*Raw data*.
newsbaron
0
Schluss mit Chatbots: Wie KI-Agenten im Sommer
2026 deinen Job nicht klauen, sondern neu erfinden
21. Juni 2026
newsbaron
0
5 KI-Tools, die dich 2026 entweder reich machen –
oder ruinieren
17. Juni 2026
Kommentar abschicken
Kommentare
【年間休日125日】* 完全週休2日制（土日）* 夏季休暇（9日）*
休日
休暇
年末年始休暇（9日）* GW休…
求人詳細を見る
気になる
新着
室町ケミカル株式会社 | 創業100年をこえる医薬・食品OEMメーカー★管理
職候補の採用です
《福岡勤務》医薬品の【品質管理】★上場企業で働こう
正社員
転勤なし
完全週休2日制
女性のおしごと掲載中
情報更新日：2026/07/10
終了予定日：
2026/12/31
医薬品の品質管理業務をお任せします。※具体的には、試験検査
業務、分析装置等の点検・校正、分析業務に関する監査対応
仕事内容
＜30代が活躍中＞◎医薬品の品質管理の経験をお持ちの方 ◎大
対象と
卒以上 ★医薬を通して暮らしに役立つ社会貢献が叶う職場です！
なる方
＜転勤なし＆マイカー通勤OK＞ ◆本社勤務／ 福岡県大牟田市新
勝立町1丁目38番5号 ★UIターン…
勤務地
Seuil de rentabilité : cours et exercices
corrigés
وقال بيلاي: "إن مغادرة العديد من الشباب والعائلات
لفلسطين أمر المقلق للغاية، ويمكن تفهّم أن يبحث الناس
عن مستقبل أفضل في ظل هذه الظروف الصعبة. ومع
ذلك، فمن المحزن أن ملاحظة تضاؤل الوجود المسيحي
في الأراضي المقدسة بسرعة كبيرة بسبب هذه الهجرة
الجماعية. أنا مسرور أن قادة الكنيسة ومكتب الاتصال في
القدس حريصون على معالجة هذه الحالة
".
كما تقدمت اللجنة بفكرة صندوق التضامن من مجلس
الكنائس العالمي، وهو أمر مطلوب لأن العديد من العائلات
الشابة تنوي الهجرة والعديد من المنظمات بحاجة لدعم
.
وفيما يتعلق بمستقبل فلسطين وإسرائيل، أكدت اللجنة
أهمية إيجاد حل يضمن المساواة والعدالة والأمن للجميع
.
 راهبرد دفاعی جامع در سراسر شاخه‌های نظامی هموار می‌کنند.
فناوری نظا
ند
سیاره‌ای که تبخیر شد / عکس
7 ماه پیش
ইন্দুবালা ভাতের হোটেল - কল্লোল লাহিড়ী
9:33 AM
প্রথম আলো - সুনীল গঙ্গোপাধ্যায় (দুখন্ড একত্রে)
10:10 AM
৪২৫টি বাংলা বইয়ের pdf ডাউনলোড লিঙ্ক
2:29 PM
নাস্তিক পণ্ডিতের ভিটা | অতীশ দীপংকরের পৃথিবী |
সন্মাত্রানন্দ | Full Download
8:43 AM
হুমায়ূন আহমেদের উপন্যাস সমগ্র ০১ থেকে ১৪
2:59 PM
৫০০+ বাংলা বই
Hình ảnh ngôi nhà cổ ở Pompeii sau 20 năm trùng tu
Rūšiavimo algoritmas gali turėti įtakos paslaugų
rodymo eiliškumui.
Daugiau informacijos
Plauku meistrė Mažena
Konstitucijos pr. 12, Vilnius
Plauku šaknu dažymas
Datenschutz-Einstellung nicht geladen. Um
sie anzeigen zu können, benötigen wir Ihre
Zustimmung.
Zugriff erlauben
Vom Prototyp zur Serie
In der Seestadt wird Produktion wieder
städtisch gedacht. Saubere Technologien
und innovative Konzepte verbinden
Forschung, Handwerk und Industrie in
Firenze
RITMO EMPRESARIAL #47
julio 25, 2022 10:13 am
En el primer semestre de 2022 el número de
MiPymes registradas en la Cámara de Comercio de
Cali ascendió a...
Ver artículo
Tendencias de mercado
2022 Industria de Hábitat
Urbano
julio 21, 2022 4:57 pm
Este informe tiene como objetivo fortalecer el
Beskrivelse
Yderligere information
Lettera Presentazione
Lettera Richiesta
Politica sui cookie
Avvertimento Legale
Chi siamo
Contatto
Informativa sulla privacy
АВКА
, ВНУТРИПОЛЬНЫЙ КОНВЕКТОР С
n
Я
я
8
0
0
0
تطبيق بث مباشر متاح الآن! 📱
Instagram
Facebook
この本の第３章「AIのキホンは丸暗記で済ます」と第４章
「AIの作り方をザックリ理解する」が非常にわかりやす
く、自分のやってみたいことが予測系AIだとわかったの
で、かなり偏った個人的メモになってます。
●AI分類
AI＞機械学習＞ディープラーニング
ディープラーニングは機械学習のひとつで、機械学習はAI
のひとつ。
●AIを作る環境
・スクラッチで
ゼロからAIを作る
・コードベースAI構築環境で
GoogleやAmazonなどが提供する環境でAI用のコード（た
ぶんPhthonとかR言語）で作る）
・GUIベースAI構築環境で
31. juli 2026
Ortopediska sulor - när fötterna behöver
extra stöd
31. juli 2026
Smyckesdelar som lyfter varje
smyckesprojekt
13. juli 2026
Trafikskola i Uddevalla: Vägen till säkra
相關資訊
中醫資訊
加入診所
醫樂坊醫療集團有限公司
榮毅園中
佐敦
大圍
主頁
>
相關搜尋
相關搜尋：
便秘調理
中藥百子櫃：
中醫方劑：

*To-do item*. Give only the number of lines in the preceding material that contain the string "julio".

*Answer for the task*. 2